I firmly believe that all women should have access to accurate information and comprehensive reproductive health care. I have expressed this point of view in my writing about the HHS ruling and have received a great deal of support and some opposition. The opposition is from men and women who argue that women should “keep their legs closed” or pay for birth control themselves. Well… it takes two to tango and quite frankly I don’t want to keep my legs closed with my husband, thank you very much! I also don’t want to get pregnant after having two kids. And, when it comes to payment…I do pay, that’s called health insurance.
The Trump/Pence Administration has formalized this judgement of women, declaring in their HHS ruling that covering all contraceptive methods with no out-of-pocket costs, as was previous done under the Affordable Care Act, increases risky sexual behavior among “some populations”. This claim has been debunk by leading scientists and healthcare providers, not to mention it’s incredibly discriminatory. It also ignores the reality that a large population of American women are forced to have unprotected sex by an abusive partner.
It’s ironic (and disturbing) that the HHS ruling came out in October, which is Domestic Violence Awareness Month. For most people, the terms domestic violence or Intimate Partner Violence (IPV), conjure images of physical violence. Certainly, abusive partners use physical violence to control their partner, but they also use a variety of other methods of control. These include emotional, technological, or financial control, and many abusive partners exert reproductive and sexual control.
Reproductive and sexual control is actually quite common–nearly 75% of women with a history of IPV report male reproductive control. Reproductive and sexual control involves explicit attempts to impregnate a partner against her will, control the outcomes of a partner’s pregnancy, coerce a partner to have unprotected sex, or interfere with a partner’s contraceptive methods.
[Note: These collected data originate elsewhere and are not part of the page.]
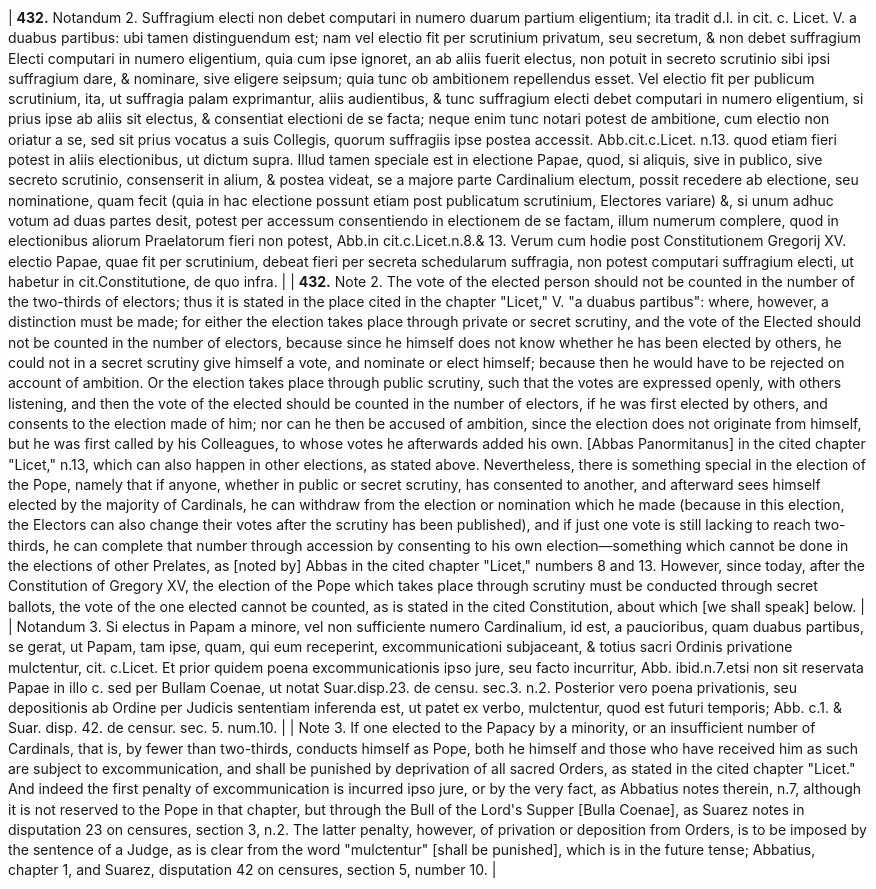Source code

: | **432.** Notandum 2. Suffragium electi non debet computari in numero duarum partium eligentium; ita tradit d.l. in cit. c. Licet. V. a duabus partibus: ubi tamen distinguendum est; nam vel electio fit per scrutinium privatum, seu secretum, & non debet suffragium Electi computari in numero eligentium, quia cum ipse ignoret, an ab aliis fuerit electus, non potuit in secreto scrutinio sibi ipsi suffragium dare, & nominare, sive eligere seipsum; quia tunc ob ambitionem repellendus esset. Vel electio fit per publicum scrutinium, ita, ut suffragia palam exprimantur, aliis audientibus, & tunc suffragium electi debet computari in numero eligentium, si prius ipse ab aliis sit electus, & consentiat electioni de se facta; neque enim tunc notari potest de ambitione, cum electio non oriatur a se, sed sit prius vocatus a suis Collegis, quorum suffragiis ipse postea accessit. Abb.cit.c.Licet. n.13. quod etiam fieri potest in aliis electionibus, ut dictum supra. Illud tamen speciale est in electione Papae, quod, si aliquis, sive in publico, sive secreto scrutinio, consenserit in alium, & postea videat, se a majore parte Cardinalium electum, possit recedere ab electione, seu nominatione, quam fecit (quia in hac electione possunt etiam post publicatum scrutinium, Electores variare) &, si unum adhuc votum ad duas partes desit, potest per accessum consentiendo in electionem de se factam, illum numerum complere, quod in electionibus aliorum Praelatorum fieri non potest, Abb.in cit.c.Licet.n.8.& 13. Verum cum hodie post Constitutionem Gregorij XV. electio Papae, quae fit per scrutinium, debeat fieri per secreta schedularum suffragia, non potest computari suffragium electi, ut habetur in cit.Constitutione, de quo infra. | | **432.** Note 2. The vote of the elected person should not be counted in the number of the two-thirds of electors; thus it is stated in the place cited in the chapter "Licet," V. "a duabus partibus": where, however, a distinction must be made; for either the election takes place through private or secret scrutiny, and the vote of the Elected should not be counted in the number of electors, because since he himself does not know whether he has been elected by others, he could not in a secret scrutiny give himself a vote, and nominate or elect himself; because then he would have to be rejected on account of ambition. Or the election takes place through public scrutiny, such that the votes are expressed openly, with others listening, and then the vote of the elected should be counted in the number of electors, if he was first elected by others, and consents to the election made of him; nor can he then be accused of ambition, since the election does not originate from himself, but he was first called by his Colleagues, to whose votes he afterwards added his own. [Abbas Panormitanus] in the cited chapter "Licet," n.13, which can also happen in other elections, as stated above. Nevertheless, there is something special in the election of the Pope, namely that if anyone, whether in public or secret scrutiny, has consented to another, and afterward sees himself elected by the majority of Cardinals, he can withdraw from the election or nomination which he made (because in this election, the Electors can also change their votes after the scrutiny has been published), and if just one vote is still lacking to reach two-thirds, he can complete that number through accession by consenting to his own election—something which cannot be done in the elections of other Prelates, as [noted by] Abbas in the cited chapter "Licet," numbers 8 and 13. However, since today, after the Constitution of Gregory XV, the election of the Pope which takes place through scrutiny must be conducted through secret ballots, the vote of the one elected cannot be counted, as is stated in the cited Constitution, about which [we shall speak] below. |
| Notandum 3. Si electus in Papam a minore, vel non sufficiente numero Cardinalium, id est, a paucioribus, quam duabus partibus, se gerat, ut Papam, tam ipse, quam, qui eum receperint, excommunicationi subjaceant, & totius sacri Ordinis privatione mulctentur, cit. c.Licet. Et prior quidem poena excommunicationis ipso jure, seu facto incurritur, Abb. ibid.n.7.etsi non sit reservata Papae in illo c. sed per Bullam Coenae, ut notat Suar.disp.23. de censu. sec.3. n.2. Posterior vero poena privationis, seu depositionis ab Ordine per Judicis sententiam inferenda est, ut patet ex verbo, mulctentur, quod est futuri temporis; Abb. c.1. & Suar. disp. 42. de censur. sec. 5. num.10. | | Note 3. If one elected to the Papacy by a minority, or an insufficient number of Cardinals, that is, by fewer than two-thirds, conducts himself as Pope, both he himself and those who have received him as such are subject to excommunication, and shall be punished by deprivation of all sacred Orders, as stated in the cited chapter "Licet." And indeed the first penalty of excommunication is incurred ipso jure, or by the very fact, as Abbatius notes therein, n.7, although it is not reserved to the Pope in that chapter, but through the Bull of the Lord's Supper [Bulla Coenae], as Suarez notes in disputation 23 on censures, section 3, n.2. The latter penalty, however, of privation or deposition from Orders, is to be imposed by the sentence of a Judge, as is clear from the word "mulctentur" [shall be punished], which is in the future tense; Abbatius, chapter 1, and Suarez, disputation 42 on censures, section 5, number 10. |
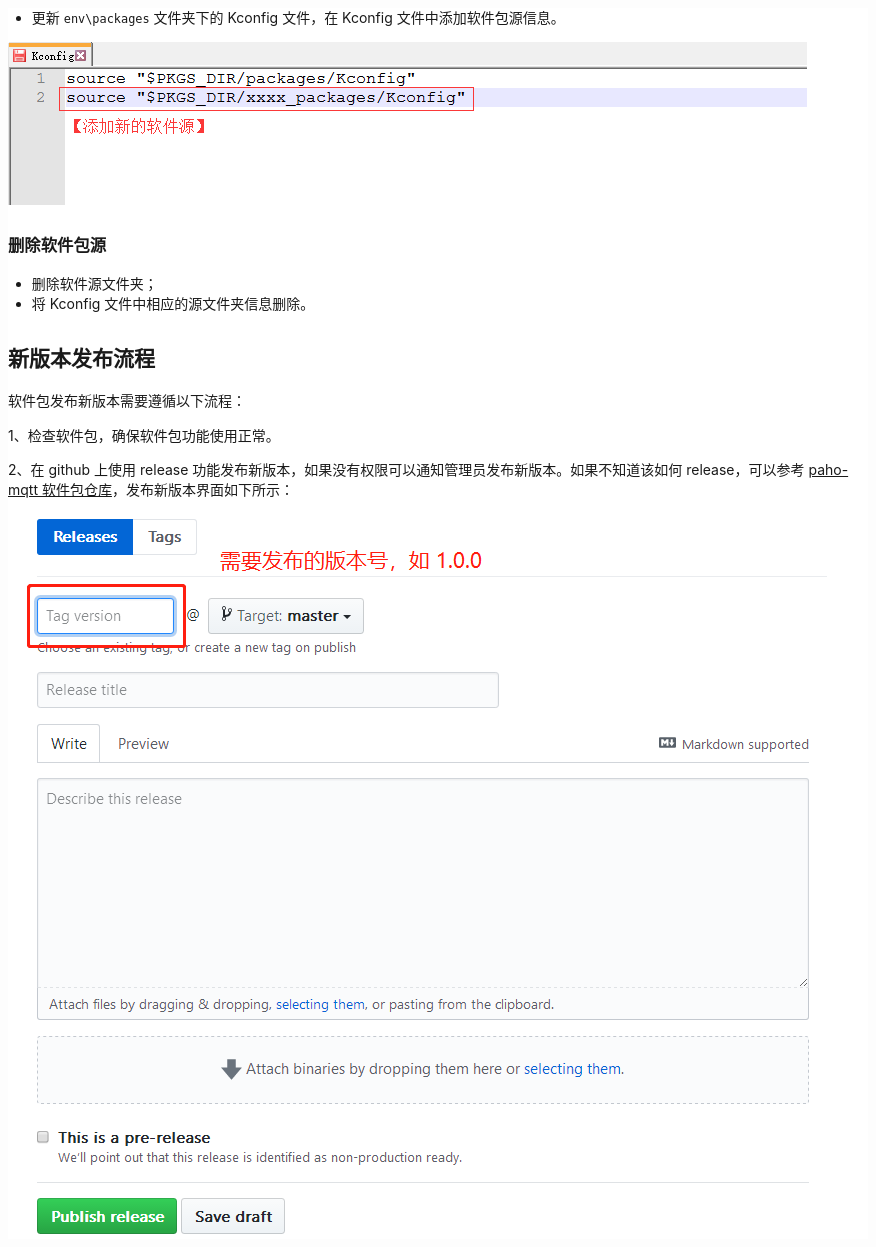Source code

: - 更新 `env\packages` 文件夹下的 Kconfig 文件，在 Kconfig 文件中添加软件包源信息。

![image](./figures/add_new_source.png)

### 删除软件包源

- 删除软件源文件夹；
- 将 Kconfig 文件中相应的源文件夹信息删除。

## 新版本发布流程

软件包发布新版本需要遵循以下流程：

1、检查软件包，确保软件包功能使用正常。

2、在 github 上使用 release 功能发布新版本，如果没有权限可以通知管理员发布新版本。如果不知道该如何 release，可以参考 [paho-mqtt 软件包仓库](https://github.com/RT-Thread-packages/paho-mqtt/releases)，发布新版本界面如下所示：

   ![release](./figures/release_process.png)
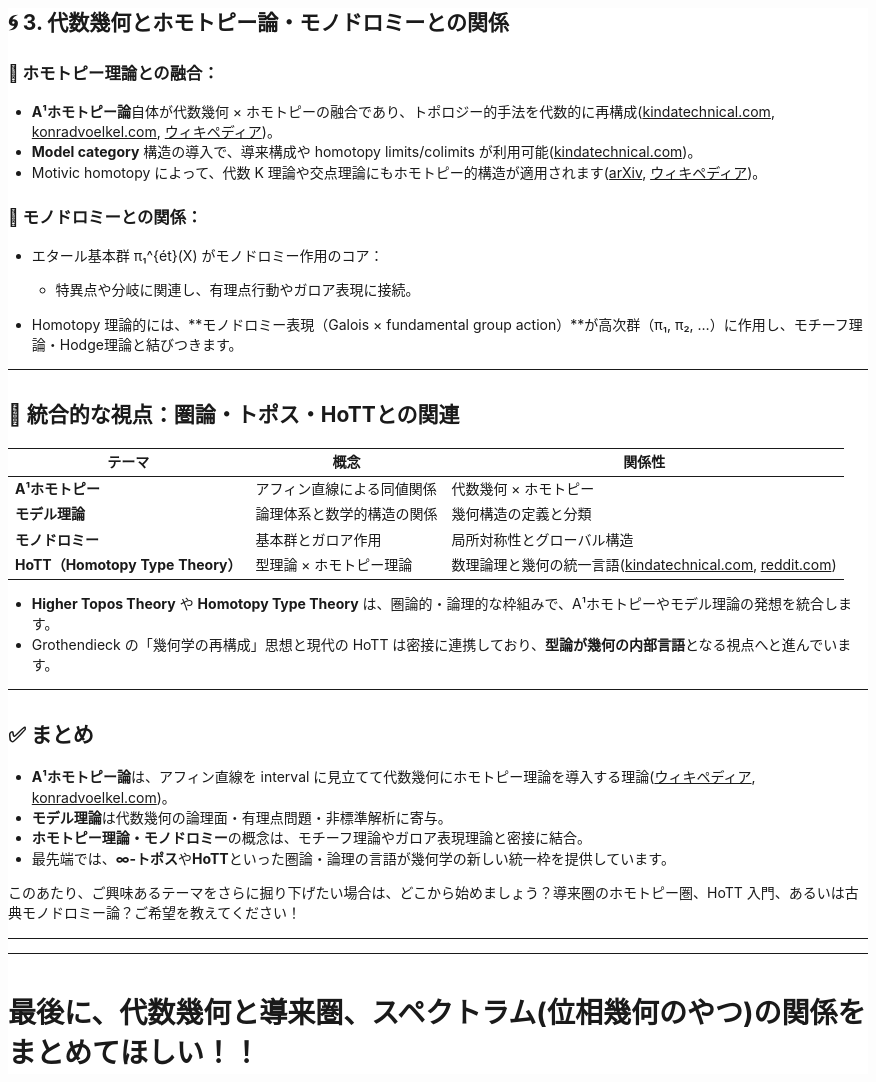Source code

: 
## 🌀 3. 代数幾何とホモトピー論・モノドロミーとの関係

### 🔹 ホモトピー理論との融合：

* **A¹ホモトピー論**自体が代数幾何 × ホモトピーの融合であり、トポロジー的手法を代数的に再構成([kindatechnical.com][4], [konradvoelkel.com][2], [ウィキペディア][3])。
* **Model category** 構造の導入で、導来構成や homotopy limits/colimits が利用可能([kindatechnical.com][4])。
* Motivic homotopy によって、代数 K 理論や交点理論にもホモトピー的構造が適用されます([arXiv][7], [ウィキペディア][3])。

### 🔷 モノドロミーとの関係：

* エタール基本群 π₁^{ét}(X) がモノドロミー作用のコア：

  * 特異点や分岐に関連し、有理点行動やガロア表現に接続。
* Homotopy 理論的には、\*\*モノドロミー表現（Galois × fundamental group action）\*\*が高次群（π₁, π₂, …）に作用し、モチーフ理論・Hodge理論と結びつきます。

---

## 🧭 統合的な視点：圏論・トポス・HoTTとの関連

| テーマ                            | 概念            | 関係性                                                    |
| ------------------------------ | ------------- | ------------------------------------------------------ |
| **A¹ホモトピー**                    | アフィン直線による同値関係 | 代数幾何 × ホモトピー                                           |
| **モデル理論**                      | 論理体系と数学的構造の関係 | 幾何構造の定義と分類                                             |
| **モノドロミー**                     | 基本群とガロア作用     | 局所対称性とグローバル構造                                          |
| **HoTT（Homotopy Type Theory）** | 型理論 × ホモトピー理論 | 数理論理と幾何の統一言語([kindatechnical.com][4], [reddit.com][8]) |

* **Higher Topos Theory** や **Homotopy Type Theory** は、圏論的・論理的な枠組みで、A¹ホモトピーやモデル理論の発想を統合します。
* Grothendieck の「幾何学の再構成」思想と現代の HoTT は密接に連携しており、**型論が幾何の内部言語**となる視点へと進んでいます。

---

## ✅ まとめ

* **A¹ホモトピー論**は、アフィン直線を interval に見立てて代数幾何にホモトピー理論を導入する理論([ウィキペディア][3], [konradvoelkel.com][2])。
* **モデル理論**は代数幾何の論理面・有理点問題・非標準解析に寄与。
* **ホモトピー理論・モノドロミー**の概念は、モチーフ理論やガロア表現理論と密接に結合。
* 最先端では、**∞-トポス**や**HoTT**といった圏論・論理の言語が幾何学の新しい統一枠を提供しています。

このあたり、ご興味あるテーマをさらに掘り下げたい場合は、どこから始めましょう？導来圏のホモトピー圏、HoTT 入門、あるいは古典モノドロミー論？ご希望を教えてください！

[1]: https://en.m.wikipedia.org/wiki/A%C2%B9_homotopy_theory?utm_source=chatgpt.com "A¹ homotopy theory - Wikipedia"
[2]: https://www.konradvoelkel.com/2012/11/simplicial-presheaves-model/?utm_source=chatgpt.com "Konrad Voelkel » Model structures on simplicial presheaves «"
[3]: https://en.wikipedia.org/wiki/A%C2%B9_homotopy_theory?utm_source=chatgpt.com "A¹ homotopy theory"
[4]: https://kindatechnical.com/math-algebraic-geometry/lesson-69-a1-homotopy-theory.html?utm_source=chatgpt.com "Kinda Technical | A Guide to Algebraic Geometry - A1-Homotopy Theory"
[5]: https://a1homotopy.tiddlyspot.com/?utm_source=chatgpt.com "Motivic or A¹-homotopy resources"
[6]: https://en.wikipedia.org/wiki/Model_theory?utm_source=chatgpt.com "Model theory"
[7]: https://arxiv.org/abs/0907.2710?utm_source=chatgpt.com "Algebraic K-theory, A^1-homotopy and Riemann-Roch theorems"
[8]: https://www.reddit.com/r/math/comments/ryfpy5?utm_source=chatgpt.com "Has Grothendieck's revision of foundational mathematics, replacing set theory with category theory, every been attempted?"

---
---

# 最後に、代数幾何と導来圏、スペクトラム(位相幾何のやつ)の関係をまとめてほしい！！
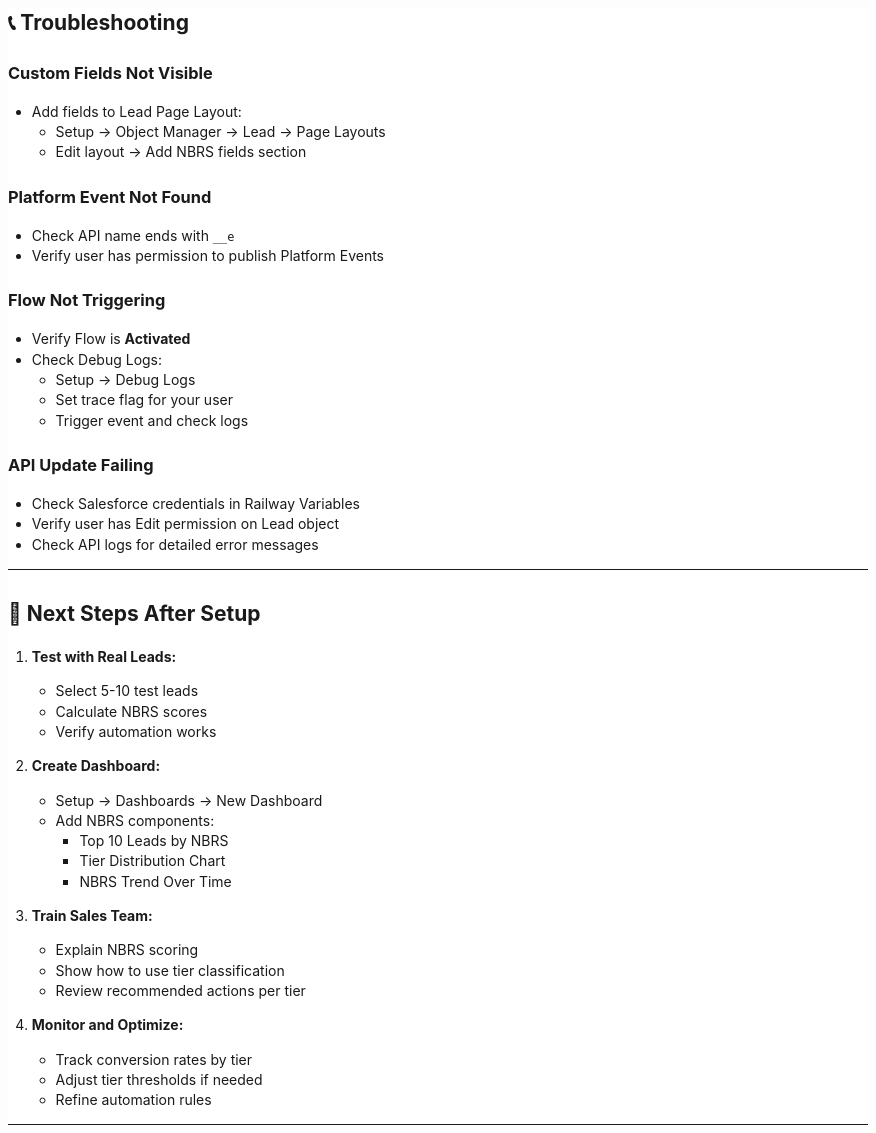 ## 📞 Troubleshooting

### Custom Fields Not Visible
- Add fields to Lead Page Layout:
  - Setup → Object Manager → Lead → Page Layouts
  - Edit layout → Add NBRS fields section

### Platform Event Not Found
- Check API name ends with `__e`
- Verify user has permission to publish Platform Events

### Flow Not Triggering
- Verify Flow is **Activated**
- Check Debug Logs:
  - Setup → Debug Logs
  - Set trace flag for your user
  - Trigger event and check logs

### API Update Failing
- Check Salesforce credentials in Railway Variables
- Verify user has Edit permission on Lead object
- Check API logs for detailed error messages

---

## 🚀 Next Steps After Setup

1. **Test with Real Leads:**
   - Select 5-10 test leads
   - Calculate NBRS scores
   - Verify automation works

2. **Create Dashboard:**
   - Setup → Dashboards → New Dashboard
   - Add NBRS components:
     - Top 10 Leads by NBRS
     - Tier Distribution Chart
     - NBRS Trend Over Time

3. **Train Sales Team:**
   - Explain NBRS scoring
   - Show how to use tier classification
   - Review recommended actions per tier

4. **Monitor and Optimize:**
   - Track conversion rates by tier
   - Adjust tier thresholds if needed
   - Refine automation rules

---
For some abusive men, having a child with a partner is a way to keep her inside of the relationship. Some men equate birth control with promiscuity and so will sabotage their partner’s use of contraception in anger or as a power play. Some abusive men participate in “stealthing,” the practice of removing a condom during sex without a partner’s knowledge or consent. And still, other men simply don’t like the feel of a condom and coerce their partner into unprotected sex with threats of breakup, threats of infidelity, or guilt, embarrassment, and violence.
Ensuring women have access to the full range of birth control options is an important way to protect women who are experiencing reproductive and sexual control at the hands of an abusive partner. In fact, the American College of Obstetricians and Gynecologists (ACOG) recommends that healthcare providers consider a number of harm-reduction strategies with their patients. These may include giving a patient a plain envelope for any emergency contraception or birth control pills to avoid an abusive partner discovering it or discussing the use of a copper IUD over birth control to provide long-term protection. If a patient should choose to use an IUD, both ACOG and Futures Without Violence recommend that healthcare providers consider trimming the IUD strings to avoid detection by the abusive partner.
It can be hard for people who haven’t experienced IPV, either personally or with a friend or family member, to hear that women must go to such extremes to protect themselves against unintended pregnancy at the hands of an intimate partner. For those who have lived through an abusive relationship—nearly 1 in 4 women in the United States, sexual and reproductive control is all too familiar.
The Trump/Pence Administration HHS Rule has the potential to severely limit which methods of birth control a woman has access to and, as we are beginning to see, whether or not she has any access to birth control at all. For those experiencing sexual and reproductive control, this rule gives their abusive partner the upper hand. Women experiencing IPV need greater access to birth control, not less. If this rule were truly about morality, it would recognize this.
In Trump & Pence’s new republic of Gilead morality is being used as a cover for profit and control over women. We must stand up, speak out, and #Resist.